(ASI) Mohammad Bakri è il nome più noto del cinema palestinese,  da molto tempo anche al di fuori della cerchia degli addetti ai lavori. Molti i riconoscimenti come attore di teatro e di cinema,  regista e documentarista. Tra i più recenti, il premio come miglior attore al Festival Internazionale del Cinema di Dubai del 2017 e l'Arab Critics Award al Festival di Cannes del 2018; entrambi per il film “Wajib - Invito al matrimonio” diretto da Annemarie Jacir, che lo vede protagonista insieme al figlio Saleh ( uscito nelle sale italiane ad aprile scorso, il film narra - con affettuosa ironia - l' "odissea" di un padre e un figlio, palestinesi, che a Betlemme girano dall'alba al tramonto per consegnare a mano tutti gli inviti al matrimonio della propria figlia, e sorella, minore). 
     ll nome di Bakri, tuttavia,  è conosciuto a livello internazionale anche per i guai  giudiziari che continua a subire dal 2002, anno d' uscita del suo documentario "Jenin, Jenin", sulla distruzione del campo profughi di Jenin, nel nord della Cisgiordania. Commessa dall’esercito israeliano in una delle tante operazioni dell’offensiva militare ribattezzata “Scudo difensivo”, durante la seconda Intifada:  scattata pochi giorni dopo l'attentato suicida d' un terrorista a Netanya( 27 marzo), in una festa di  nozze ( che aveva causato 30 morti e 140 feriti). 

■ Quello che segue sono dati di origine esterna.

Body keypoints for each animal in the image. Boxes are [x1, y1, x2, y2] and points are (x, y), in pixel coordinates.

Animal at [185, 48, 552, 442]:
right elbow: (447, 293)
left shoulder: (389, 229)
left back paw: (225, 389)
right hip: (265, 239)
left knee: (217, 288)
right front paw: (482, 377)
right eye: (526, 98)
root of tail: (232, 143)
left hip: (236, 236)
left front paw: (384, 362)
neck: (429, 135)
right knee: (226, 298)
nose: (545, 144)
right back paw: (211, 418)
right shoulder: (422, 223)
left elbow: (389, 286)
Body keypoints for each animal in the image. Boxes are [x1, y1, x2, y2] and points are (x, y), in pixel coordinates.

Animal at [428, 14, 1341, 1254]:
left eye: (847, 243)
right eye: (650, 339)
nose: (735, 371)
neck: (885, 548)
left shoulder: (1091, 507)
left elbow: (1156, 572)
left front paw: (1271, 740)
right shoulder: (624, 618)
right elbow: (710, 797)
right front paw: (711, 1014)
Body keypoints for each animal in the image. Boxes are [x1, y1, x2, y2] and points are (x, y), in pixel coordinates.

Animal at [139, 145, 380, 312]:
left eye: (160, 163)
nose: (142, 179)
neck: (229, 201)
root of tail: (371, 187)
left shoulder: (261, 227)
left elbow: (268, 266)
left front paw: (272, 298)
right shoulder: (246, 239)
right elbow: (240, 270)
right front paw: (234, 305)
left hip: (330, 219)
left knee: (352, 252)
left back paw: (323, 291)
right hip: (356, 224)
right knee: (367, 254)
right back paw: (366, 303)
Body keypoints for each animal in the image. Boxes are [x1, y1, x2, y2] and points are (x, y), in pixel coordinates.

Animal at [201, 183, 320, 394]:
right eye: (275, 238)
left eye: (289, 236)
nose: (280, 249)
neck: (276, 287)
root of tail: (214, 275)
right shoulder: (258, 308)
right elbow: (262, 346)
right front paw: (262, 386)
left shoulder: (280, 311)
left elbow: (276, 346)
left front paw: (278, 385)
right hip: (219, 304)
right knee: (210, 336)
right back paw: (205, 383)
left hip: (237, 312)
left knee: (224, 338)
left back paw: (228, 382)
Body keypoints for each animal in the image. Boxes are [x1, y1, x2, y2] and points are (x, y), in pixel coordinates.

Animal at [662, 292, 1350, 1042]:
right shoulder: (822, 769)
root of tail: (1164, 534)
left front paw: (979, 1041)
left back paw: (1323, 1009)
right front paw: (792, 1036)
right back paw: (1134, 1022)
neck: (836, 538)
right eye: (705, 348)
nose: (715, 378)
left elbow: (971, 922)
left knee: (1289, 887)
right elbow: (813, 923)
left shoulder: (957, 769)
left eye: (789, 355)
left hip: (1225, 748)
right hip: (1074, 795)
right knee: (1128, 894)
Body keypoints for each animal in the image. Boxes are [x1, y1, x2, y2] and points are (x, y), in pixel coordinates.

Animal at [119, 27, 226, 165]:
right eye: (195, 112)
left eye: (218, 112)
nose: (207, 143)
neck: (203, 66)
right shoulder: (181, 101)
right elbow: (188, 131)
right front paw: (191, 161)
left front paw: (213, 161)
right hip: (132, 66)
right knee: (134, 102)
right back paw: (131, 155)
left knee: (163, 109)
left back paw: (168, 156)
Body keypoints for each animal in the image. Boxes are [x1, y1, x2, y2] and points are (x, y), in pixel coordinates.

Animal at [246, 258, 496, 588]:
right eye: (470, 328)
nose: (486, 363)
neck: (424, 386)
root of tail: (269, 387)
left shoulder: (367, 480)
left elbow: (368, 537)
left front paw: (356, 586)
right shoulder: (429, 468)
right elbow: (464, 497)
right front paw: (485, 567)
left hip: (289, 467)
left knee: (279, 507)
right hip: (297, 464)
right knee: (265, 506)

 Con quest'operazione, la più grande in Cisgiordania dopo la Guerra dei sei giorni del 1967, l' esercito israeliano invase Betlemme, Nablus, Jenin ( ritenuta punto d' arruolamento di varie formazioni terroristiche) e altre città cisgiordane. Uscito a giugno del 2002 , “Jenin, Jenin” documenta il punto di vista palestinese su una delle pagine più tragiche d' una campagna militare che, tra il marzo e l’aprile 2002, provocò oltre 500 morti, migliaia di feriti, l’invasione di diverse città palestinesi, blocchi stradali e coprifuoco. Tra il 3 e il 18 aprile, a Jenin morirono oltre 50 palestinesi, e il campo profughi fu raso al suolo. 
. . La proiezione del film fu vietata in Israele per due anni, mentre Mohammad Bakri, da allora, subì varie campagne diffamatorie e un processo per vilipendio e diffamazione, sulla base delle denunce di alcuni militari israeliani che chiedevano centinaia di migliaia di euro di risarcimento. Molti cineasti italiani (tra cui Mario Monicelli, Mario Martone e Saverio Costanzo) si mobilitarono da subito in difesa del regista, mentre decine di proiezioni di “Jenin, Jenin” furono organizzate senza autorizzazione. Anche grazie a loro, nel 2006, Bakri fu assolto. Ma  è del 2016 una nuova denuncia (sempre da parte di un militare israeliano), che il prossimo 3 gennaio lo porterà di fronte a un tribunale, per affrontare una richiesta di risarcimento di 2 milioni e 600mila shekel (circa 627mila euro). 
   Come già dieci anni fa, il mondo del cinema e dello spettacolo italiano è sceso in campo in segno di solidarietà col regista e in difesa della libertà di espressione artistica, lanciando la campagna #IoStoConBakri. Tra le tante firme in calce all’appello, anche quelle dei registi Bertolucci, Martone, Maselli, Montaldo, Taviani, Giordana e Vicari; di attori come Elio Germano, Isabella Ragonese e Valerio Mastandrea, e dei direttori dei festival di Venezia e Berlino.
    Proprio in questi giorni, Mohammad Bakri è in Italia per un tour di presentazioni, proiezioni e dibattiti. La prima tappa è stata Roma il 16 ottobre; le successive saranno Napoli, Brescia, Bologna, Torino, Venezia-Mestre, Milano e infine Firenze, il 26 ottobre.